Marshall, A. et al
After working tirelessly to save hundreds of endangered species on their wildlife conservation, married ecologists Mary Stallworth and Daniel McMorrow channeled Marie Kondo by decluttering and vowing to only keep an endangered species if it sparks joy.
“Before the clean, we were so overrun with wildlife that you couldn’t step anywhere without squishing something,” said Stallworth. “Plants and insects were haphazardly all over the roads, and none of the mammals were ever in the same place we put them!”

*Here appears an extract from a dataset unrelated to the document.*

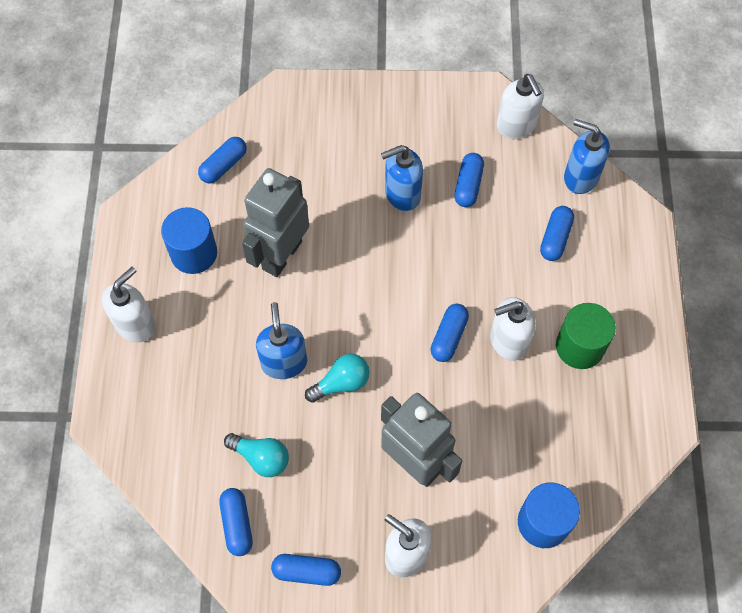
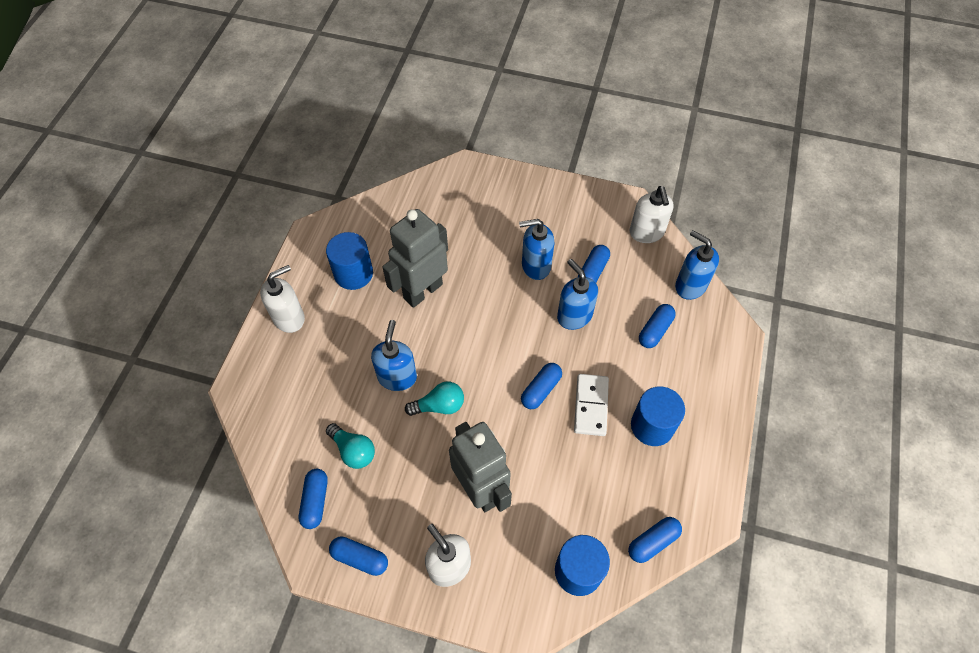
camera: 15 degrees right, 5 degrees down
blue capsule [198,137,247,184] -> blue capsule moved to [628,517,682,563]
white soap dispenser [490,297,536,361] -> white domino [574,374,609,436]
green cylinder [556,303,616,369] -> blue cylinder [631,386,685,446]
none -> blue soap dispenser [557,259,598,330]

Stallworth and McMorrow followed Marie Kondo’s easy steps for decluttering, making a few adjustments to account for the conservation’s size. Starting with the forest, they went from habitat to habitat, piling every living creature in the middle of the ground, and sorting them into “extinct” and “preserve” piles.
“We started with the large animals first, like giraffes and cheetahs, and worked our way down the food chain,” said Stallworth, “the amount was shocking when you laid them all out like that.”
“We ended up donating five bags of dolphins back to our local Seaworld,” said McMorrow. “They were an impulse-rescue from watching the BlackFish documentary, and we agreed that we’d rather enjoy the pool ourselves.”
In total they reduced the conservation’s biodiversity by a whopping 78%.
“Now we keep each species in a plain, unmarked box or a labelled drawer, and put them back immediately after we’re done using them. No more clutter!”